The technology used in robotic surgery has far more potential for ongoing advances than laparoscopy so the possibility for the platform to gain superiority over laparoscopy in the future must be considered. If this possibility eventuates, and predictions of lower costs eventuate, the robotic platform will likely become a routine part of colorectal practice, particularly for more specialised procedures such as proctectomy and IPAA, which are more likely to be done in larger centres with robotic access. As such ongoing development and the collection of unbiased, high quality data is vital.

The limitations of this study are predominantly related to the small amount of data and the heterogeneity and quality of the papers, with 3 studies having been published as conference abstracts only, and therefore limited in detail and not peer reviewed. One of these abstracts was included in the pooled analysis for anastomotic leak and complication rates. In some of the papers, details of the surgical technique were missing or unclear. Where it was reported, there were significant differences between the surgical techniques used. Some included cases where a completion proctectomy with end ileostomy was performed. Although these were case-matched studies, nonetheless, comparison of proctectomies with IPAA to those without is clearly problematic, affecting, in particular, operative time and anastomotic leak rates. The procedure was performed in either two or three stages. Most of the papers used the same number of stages for most of their patients. However, two of the four comparative studies report a mixture of two and three stage procedures. This includes the largest comparative study [15], in which half of the robotic patients had UC and three-stage procedures and the other half had a two-stage procedures and a diagnosis of FAP. In the laparoscopic arm, however, almost all of the patients had FAP and two-stage procedures. This makes it likely that the surgeries in the laparoscopic arm were technically easier, with no previous pelvic inflammation or adhesions from the previous operation. On the other hand, their surgery involved a significant extra step (the colectomy). This difference in the indication and the procedure performed (both the inclusion or exclusion of the colectomy and the degree of difficulty) makes the comparison across all outcomes very difficult to interpret. Operating for FAP is a different operation than UC; the mixture of the two procedures in these studies limits the applicability of the results to both patients with UC and those with FAP.

Different techniques for the colectomy in two-stage operations further limit comparisons. This aspect of the procedure was performed by laparoscopy, hand-assisted laparoscopy or totally robotically—an approach that will reduce costs, as only one set of equipment is required, but increases operative time through multiple docking. Most of the studies did not specify whether the robotic platform used was Xi or the older Si, and this will also have important effects on operative and docking times, which are much shorter with the newer model [33]. With the more recent introduction of in-table motion technology, the docking procedures for multiquandrant surgery will be further minimised [33]. This highlights the need for ongoing assessment as techniques and technology evolve, and the need for clear documentation of the version of the technology that has been used, in order to enable comparisons between studies and allow surgeons to identify results that they can aim to emulate in their own practice according to local resources.

This heterogeneity in the technique, in addition to the small numbers and non-randomised nature of the studies means that there is significant potential for bias. Larger randomised trials are required to definitively prove or disprove the differences in outcomes seen here.

Conclusion

This study has examined the literature documenting the early implementation of the robotic platform for proctectomy ± colectomy and IPPA formation in benign disease and prophylactic resections. The procedure is safe with no significant adverse short-term outcomes. More data is required on short- and long-term clinical outcomes. Given that outcomes are equivalent to laparoscopic surgery, despite the technique being in its infancy, ongoing development is likely to improve on techniques and technology, while conventional laparoscopy has little room for ongoing development.

## Recorded data
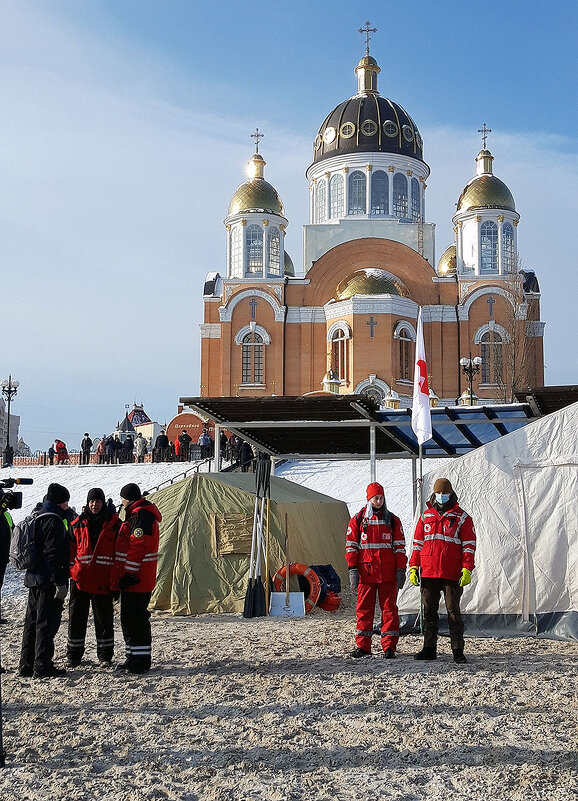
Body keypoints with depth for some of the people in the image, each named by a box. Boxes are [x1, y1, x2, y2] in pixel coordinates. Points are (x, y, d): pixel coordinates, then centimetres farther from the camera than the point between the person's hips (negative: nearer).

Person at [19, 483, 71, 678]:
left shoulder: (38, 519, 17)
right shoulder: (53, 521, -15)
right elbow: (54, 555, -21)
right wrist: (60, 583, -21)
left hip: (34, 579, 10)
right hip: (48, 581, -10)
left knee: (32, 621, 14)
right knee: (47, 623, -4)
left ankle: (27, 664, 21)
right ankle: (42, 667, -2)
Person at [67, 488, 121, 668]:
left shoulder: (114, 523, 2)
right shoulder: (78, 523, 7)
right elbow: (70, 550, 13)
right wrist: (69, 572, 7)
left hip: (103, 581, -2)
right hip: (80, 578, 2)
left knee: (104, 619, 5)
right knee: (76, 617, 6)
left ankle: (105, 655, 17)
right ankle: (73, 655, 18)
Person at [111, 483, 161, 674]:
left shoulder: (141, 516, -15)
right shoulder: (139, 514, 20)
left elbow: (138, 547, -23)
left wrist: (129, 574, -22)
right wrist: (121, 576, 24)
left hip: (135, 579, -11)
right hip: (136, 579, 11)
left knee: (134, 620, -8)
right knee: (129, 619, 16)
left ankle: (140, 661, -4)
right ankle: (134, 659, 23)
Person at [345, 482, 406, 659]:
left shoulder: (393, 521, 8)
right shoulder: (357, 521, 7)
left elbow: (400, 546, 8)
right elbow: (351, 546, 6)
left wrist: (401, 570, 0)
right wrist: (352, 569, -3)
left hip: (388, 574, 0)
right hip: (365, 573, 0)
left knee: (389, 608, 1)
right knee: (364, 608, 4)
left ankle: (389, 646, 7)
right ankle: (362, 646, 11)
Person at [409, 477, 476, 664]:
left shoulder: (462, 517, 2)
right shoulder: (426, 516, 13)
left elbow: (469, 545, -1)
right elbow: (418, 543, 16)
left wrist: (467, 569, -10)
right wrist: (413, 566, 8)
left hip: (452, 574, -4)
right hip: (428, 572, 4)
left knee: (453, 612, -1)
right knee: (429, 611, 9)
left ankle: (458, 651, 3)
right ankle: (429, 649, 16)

## What is being asked
From the extract on robotic surgery, list every approach it names for performing the colectomy in two-stage operations.

## Result of the exercise
- Laparoscopy
- Hand-assisted laparoscopy
- Totally robotically